Législatives en Géorgie : un test pour le président Saakachvili

3,6 millions de Géorgiens sont appelés à voter aujourd’hui pour élire les 150 membres du Parlement de Tbilissi. A la mi-journée, 25,5 % des électeurs avaient glissé leur bulletin dans l'urne. A partir de 2013, la modification de la Constitution donnera plus de pouvoir aux députés. Accusé d’autoritarisme, mis à mal par une affaire de torture dans les prisons, le président Mikheïl Saakachvili subit un test difficile. En toile de fond de ces élections, les relations du pays avec la Russie, fortement éprouvées par la guerre éclair de 2008.

Petite république du Caucase située au bord de la mer Noire, la Géorgie a été pendant longtemps sous domination russe, puis soviétique. Elle est devenue indépendante en 1991, et à partir de 2003, à la faveur de la « révolution de la rose », elle a commencé à sortir du giron de Moscou pour se rapprocher de l’occident.

L’un des artisans de cette évolution a été Mikheïl Saakachvili. Jeune et brillant avocat parlant plusieurs langues, marié à une Néerlandaise spécialiste en droits de l’homme, il a fait des études de droit aux Etats-Unis. Retourné au pays, il a été nommé ministre de la Justice, avant de dénoncer la corruption au sein du gouvernement pro-russe d’Edouard Chevardnadzé. Il est devenu président de la Géorgie en 2004.

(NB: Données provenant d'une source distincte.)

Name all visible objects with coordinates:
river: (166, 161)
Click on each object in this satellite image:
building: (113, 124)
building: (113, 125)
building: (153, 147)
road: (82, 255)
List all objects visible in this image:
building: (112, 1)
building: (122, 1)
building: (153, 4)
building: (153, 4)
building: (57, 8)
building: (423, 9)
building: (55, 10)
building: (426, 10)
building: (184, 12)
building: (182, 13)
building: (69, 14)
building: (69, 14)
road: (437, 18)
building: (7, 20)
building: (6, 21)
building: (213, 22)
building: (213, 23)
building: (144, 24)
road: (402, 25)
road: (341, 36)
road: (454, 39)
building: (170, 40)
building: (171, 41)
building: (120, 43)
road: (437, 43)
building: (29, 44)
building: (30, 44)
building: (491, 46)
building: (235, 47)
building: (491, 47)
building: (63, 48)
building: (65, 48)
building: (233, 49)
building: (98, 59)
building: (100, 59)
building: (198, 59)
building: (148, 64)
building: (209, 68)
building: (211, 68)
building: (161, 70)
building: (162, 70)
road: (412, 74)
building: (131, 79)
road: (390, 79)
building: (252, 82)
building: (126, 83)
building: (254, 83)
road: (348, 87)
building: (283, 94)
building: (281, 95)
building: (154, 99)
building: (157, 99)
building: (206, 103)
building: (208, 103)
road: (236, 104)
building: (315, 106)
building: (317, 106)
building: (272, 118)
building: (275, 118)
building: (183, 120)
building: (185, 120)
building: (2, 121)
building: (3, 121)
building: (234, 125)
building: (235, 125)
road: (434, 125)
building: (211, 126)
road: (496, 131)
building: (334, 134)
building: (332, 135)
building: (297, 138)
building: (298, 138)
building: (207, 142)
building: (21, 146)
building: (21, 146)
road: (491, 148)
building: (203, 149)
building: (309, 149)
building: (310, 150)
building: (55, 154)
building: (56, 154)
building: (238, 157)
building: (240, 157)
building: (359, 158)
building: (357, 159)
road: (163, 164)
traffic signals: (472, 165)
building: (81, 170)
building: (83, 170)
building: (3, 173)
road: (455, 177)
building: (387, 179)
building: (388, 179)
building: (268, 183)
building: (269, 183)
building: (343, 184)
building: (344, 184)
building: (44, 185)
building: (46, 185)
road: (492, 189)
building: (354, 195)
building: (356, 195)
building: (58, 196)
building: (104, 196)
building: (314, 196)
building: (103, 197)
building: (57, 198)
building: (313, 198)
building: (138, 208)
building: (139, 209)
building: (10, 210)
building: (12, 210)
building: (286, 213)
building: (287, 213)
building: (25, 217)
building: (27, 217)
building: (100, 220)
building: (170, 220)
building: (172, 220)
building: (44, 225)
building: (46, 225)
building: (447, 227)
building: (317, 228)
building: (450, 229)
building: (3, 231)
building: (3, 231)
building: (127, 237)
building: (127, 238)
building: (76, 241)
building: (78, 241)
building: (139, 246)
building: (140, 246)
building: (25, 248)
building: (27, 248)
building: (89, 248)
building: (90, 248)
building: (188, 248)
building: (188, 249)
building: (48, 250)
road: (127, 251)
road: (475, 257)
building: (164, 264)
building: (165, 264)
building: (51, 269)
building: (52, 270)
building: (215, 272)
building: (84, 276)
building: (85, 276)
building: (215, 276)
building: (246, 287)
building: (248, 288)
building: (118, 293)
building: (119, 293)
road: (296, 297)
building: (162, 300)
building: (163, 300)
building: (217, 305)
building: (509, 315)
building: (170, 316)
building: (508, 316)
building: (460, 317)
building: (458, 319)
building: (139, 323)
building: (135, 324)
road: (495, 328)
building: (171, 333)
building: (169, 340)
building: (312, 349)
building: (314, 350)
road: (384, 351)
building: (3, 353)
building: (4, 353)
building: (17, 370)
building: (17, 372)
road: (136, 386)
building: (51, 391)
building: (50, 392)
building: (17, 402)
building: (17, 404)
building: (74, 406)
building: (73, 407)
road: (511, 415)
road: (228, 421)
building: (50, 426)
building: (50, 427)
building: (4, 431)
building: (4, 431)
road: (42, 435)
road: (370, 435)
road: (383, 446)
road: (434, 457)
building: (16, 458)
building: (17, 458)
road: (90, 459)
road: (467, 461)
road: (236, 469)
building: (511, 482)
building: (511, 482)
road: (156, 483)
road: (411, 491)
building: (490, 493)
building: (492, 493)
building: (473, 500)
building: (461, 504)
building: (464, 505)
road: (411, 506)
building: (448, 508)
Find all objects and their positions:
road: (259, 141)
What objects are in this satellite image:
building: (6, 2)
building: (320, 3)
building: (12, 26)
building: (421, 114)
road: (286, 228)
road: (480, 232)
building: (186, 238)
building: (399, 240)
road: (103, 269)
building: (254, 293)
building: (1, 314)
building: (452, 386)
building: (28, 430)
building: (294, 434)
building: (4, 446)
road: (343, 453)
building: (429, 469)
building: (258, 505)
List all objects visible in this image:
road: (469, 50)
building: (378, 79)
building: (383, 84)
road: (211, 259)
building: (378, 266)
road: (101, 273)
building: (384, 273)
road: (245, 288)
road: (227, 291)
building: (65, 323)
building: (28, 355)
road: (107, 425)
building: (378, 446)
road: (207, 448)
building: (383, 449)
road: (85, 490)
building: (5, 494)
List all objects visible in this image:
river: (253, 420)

Plus de huit ans après son accession au pouvoir à Tbilissi, Mikheïl Saakachvili continue à se définir comme un rempart contre l’influence de Moscou. Sa politique pro-occidentale lui a valu la promesse de l’intégration de la Géorgie dans l’Otan. Mais la guerre de 2008 avec la Russie a mis un coup de frein à ses ambitions. Moscou a soutenu militairement les deux provinces sécessionnistes de Géorgie, à savoir l'Abkhazie et l'Ossétie du Sud, puis a reconnu leur indépendance.

La Russie possède une part importante de l’économie géorgienne

Dans ses récents meetings de campagne, Mikheïl Saakachvili martelait encore et encore : « Je veux que nous disions tous ensemble que la Géorgie ne sera plus jamais occupée ! Notre peuple est fier et libre ! »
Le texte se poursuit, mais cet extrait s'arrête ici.